# Statutory holidays and days in lieu



## JimBourne (Oct 31, 2011)

Despite plenty of reading, I remain bamboozled by the whole statutory holidays issue.

Taking Christmas day this year and New Year's day in 2012 as examples, they both fall on a a Sunday. Am I therefore entitled to take the Monday off in lieu with the consent of my employer?

And am I right in thinking that if a statutory holiday falls on a Saturday (plenty do next year) then I am not entitled to the Monday in lieu.

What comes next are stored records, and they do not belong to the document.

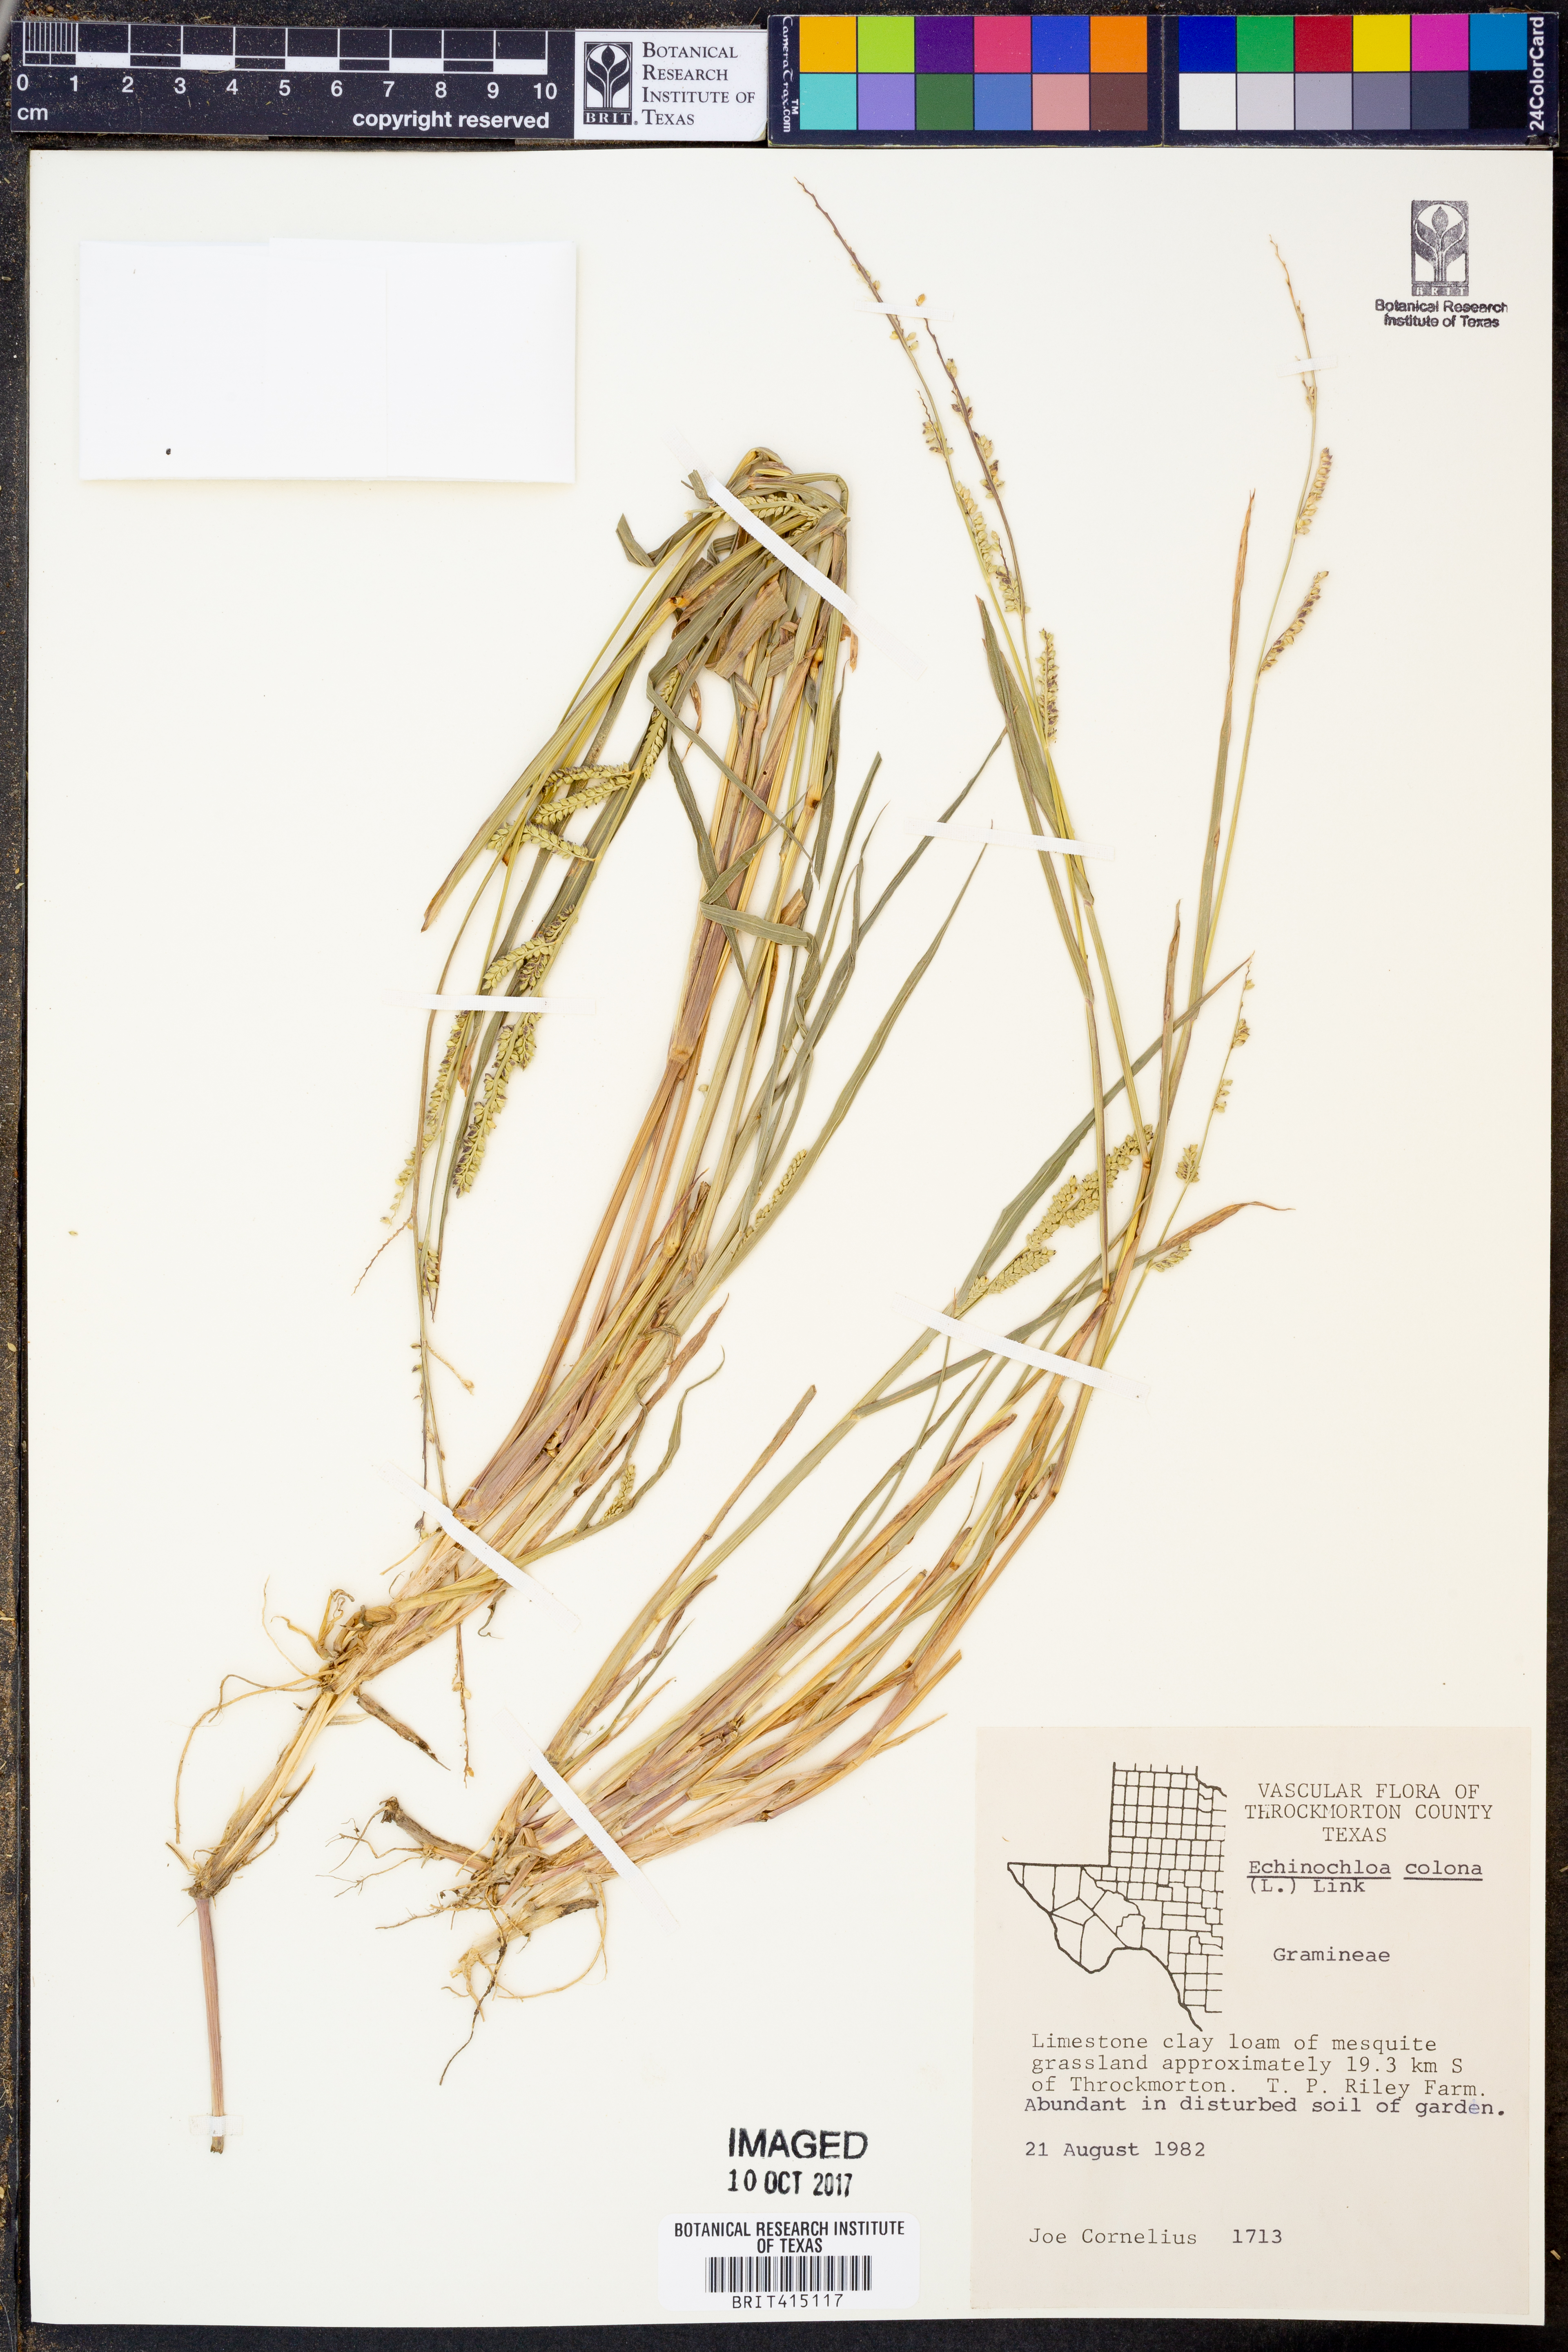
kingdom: Plantae
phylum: Tracheophyta
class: Liliopsida
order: Poales
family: Poaceae
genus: Echinochloa
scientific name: Echinochloa colonum
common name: Jungle rice
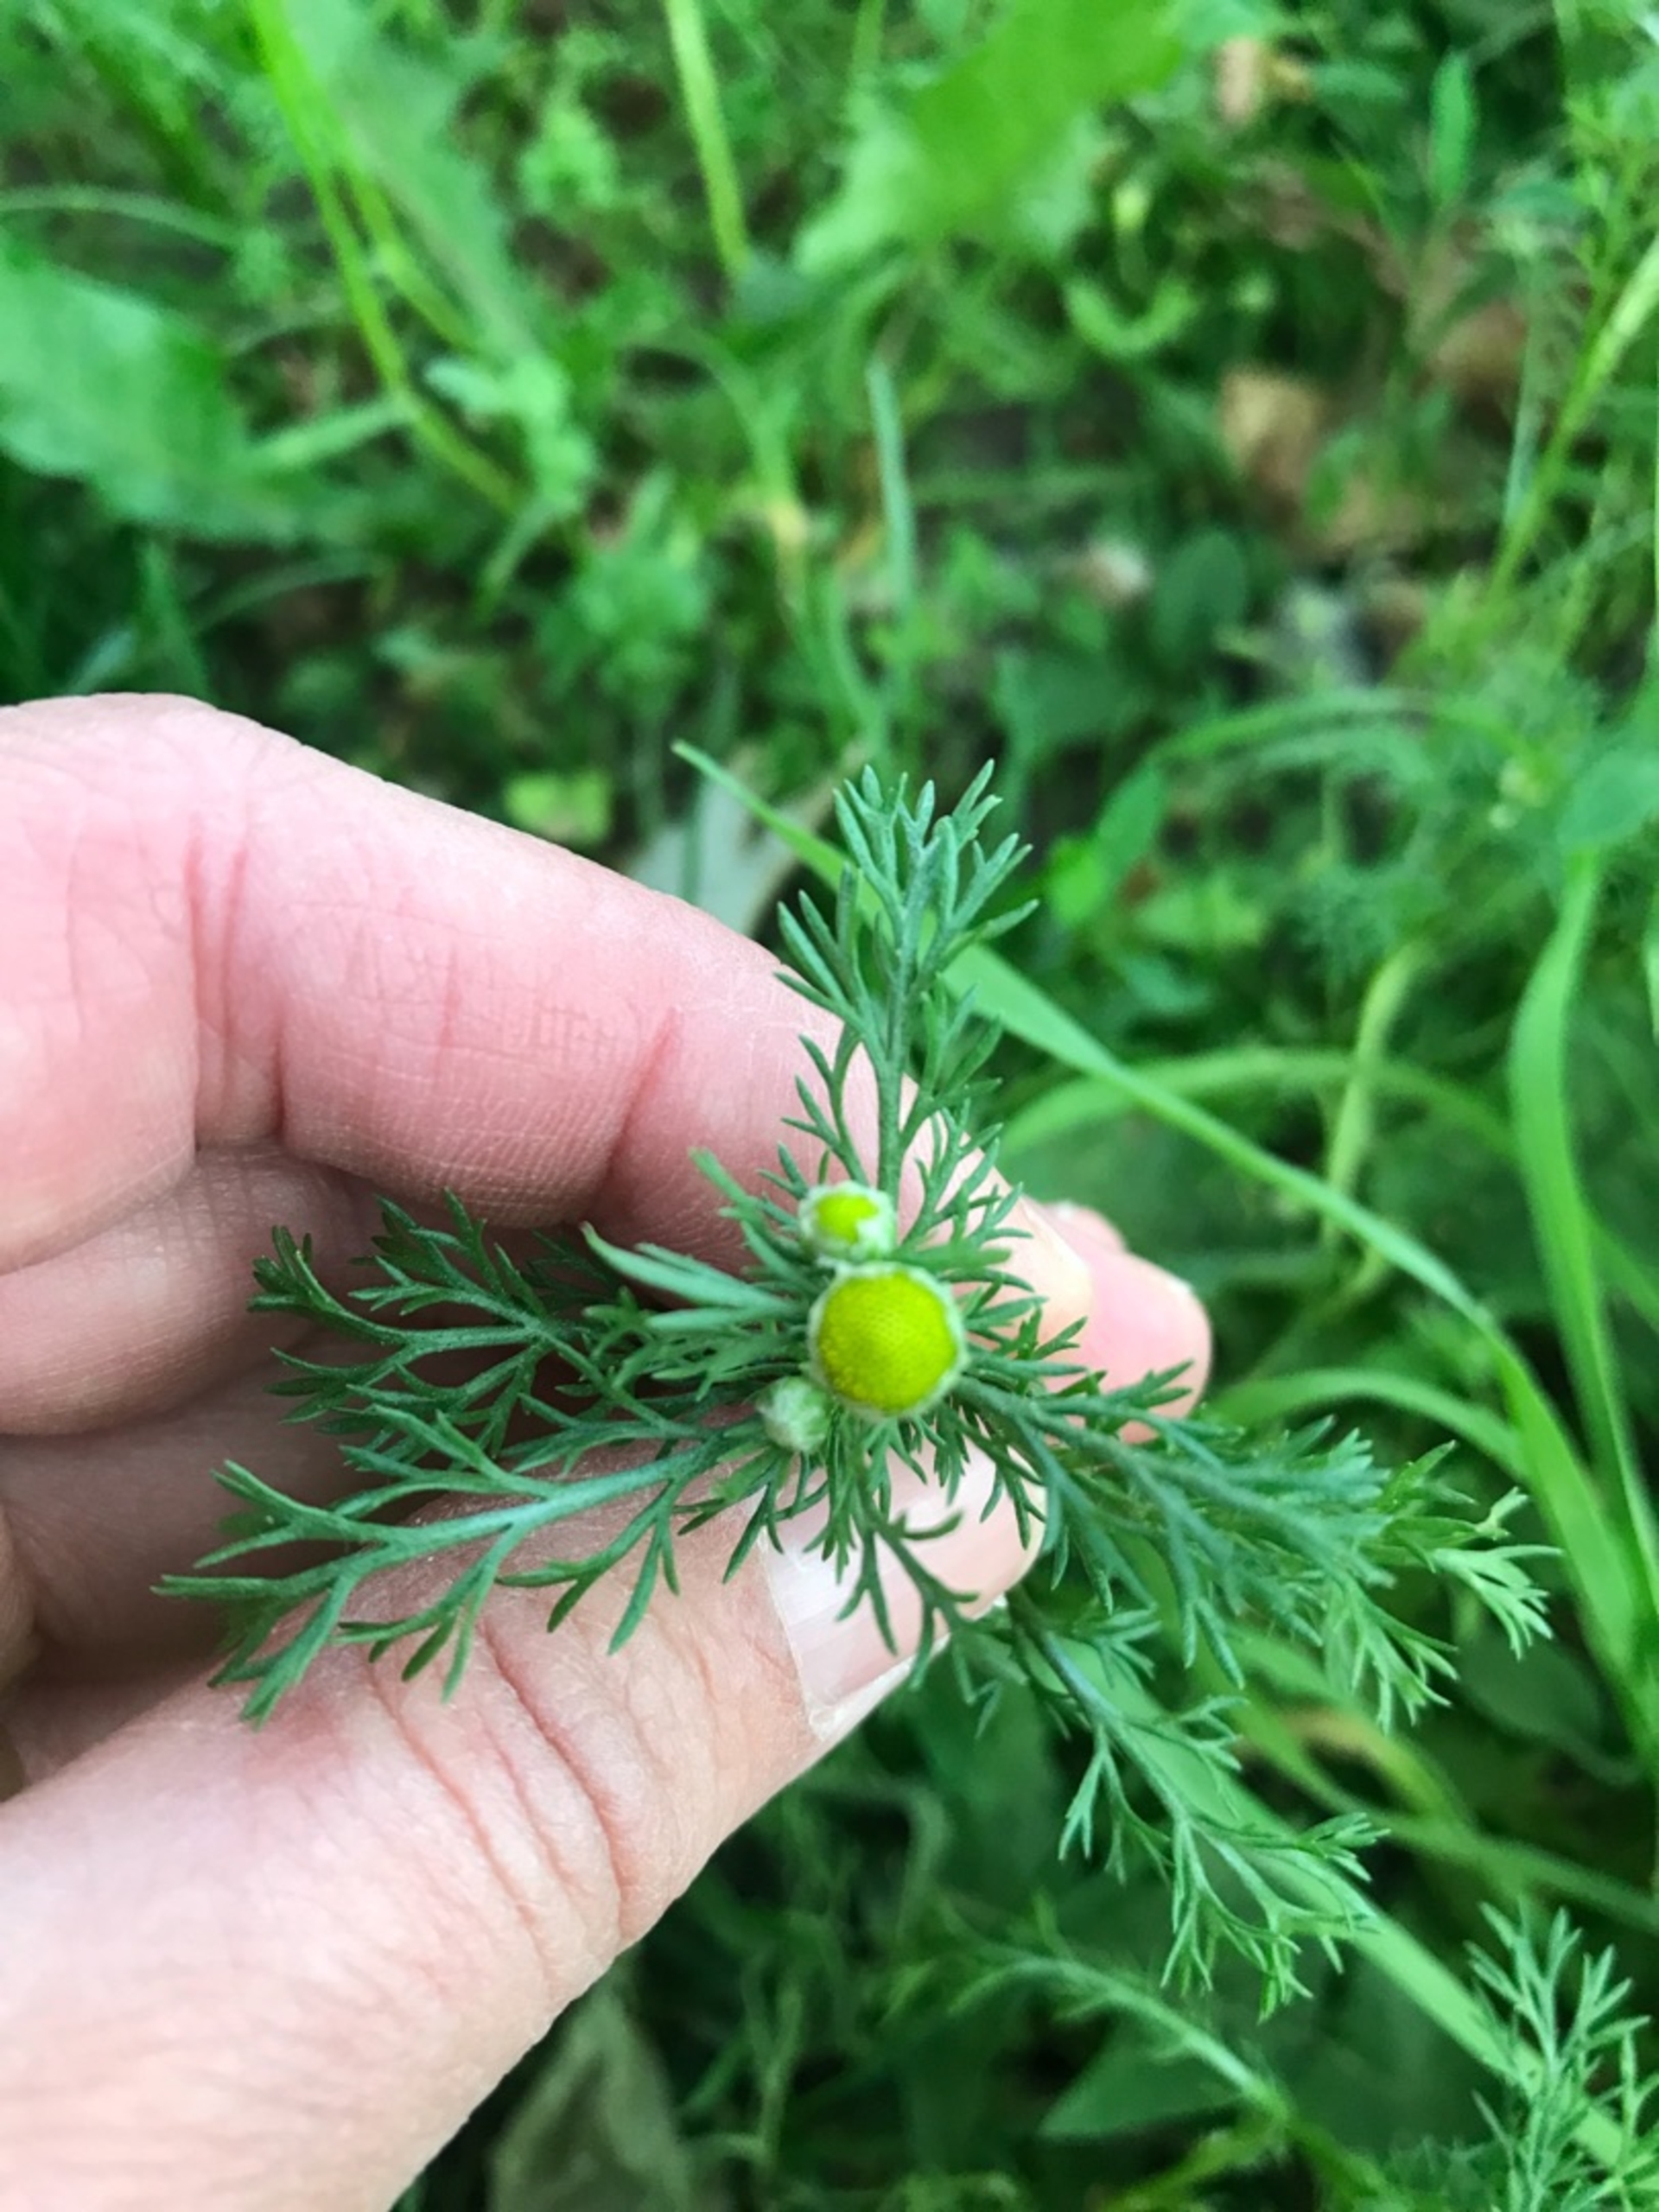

Any help would be greatly appreciated. Don't wish to be thick


----------



## anthonia (Aug 29, 2011)

Maybe this might helps you. 

http://en.m.wikipedia.org/wiki/Public_holidays_in_Hong_Kong


----------



## siobhanwf (Mar 20, 2009)

JimBourne said:


> Despite plenty of reading, I remain bamboozled by the whole statutory holidays issue.
> 
> Taking Christmas day this year and New Year's day in 2012 as examples, they both fall on a a Sunday. Am I therefore entitled to take the Monday off in lieu with the consent of my employer?
> 
> ...



Very much depends on whether or not you work a 5 day week, shifts etc.

For example, under the 5-day work week system, if a statutory holiday falls on a Saturday, the employee can be entitled to a day off-in-lieu.


In general, if a statutory holiday falls on one of your rest days (eg Saturday or Sunday) your employer is committed to giving you a day off-in-lieu. 

Also look at your contract what does that say. 

Don't assume, check with your employer.


----------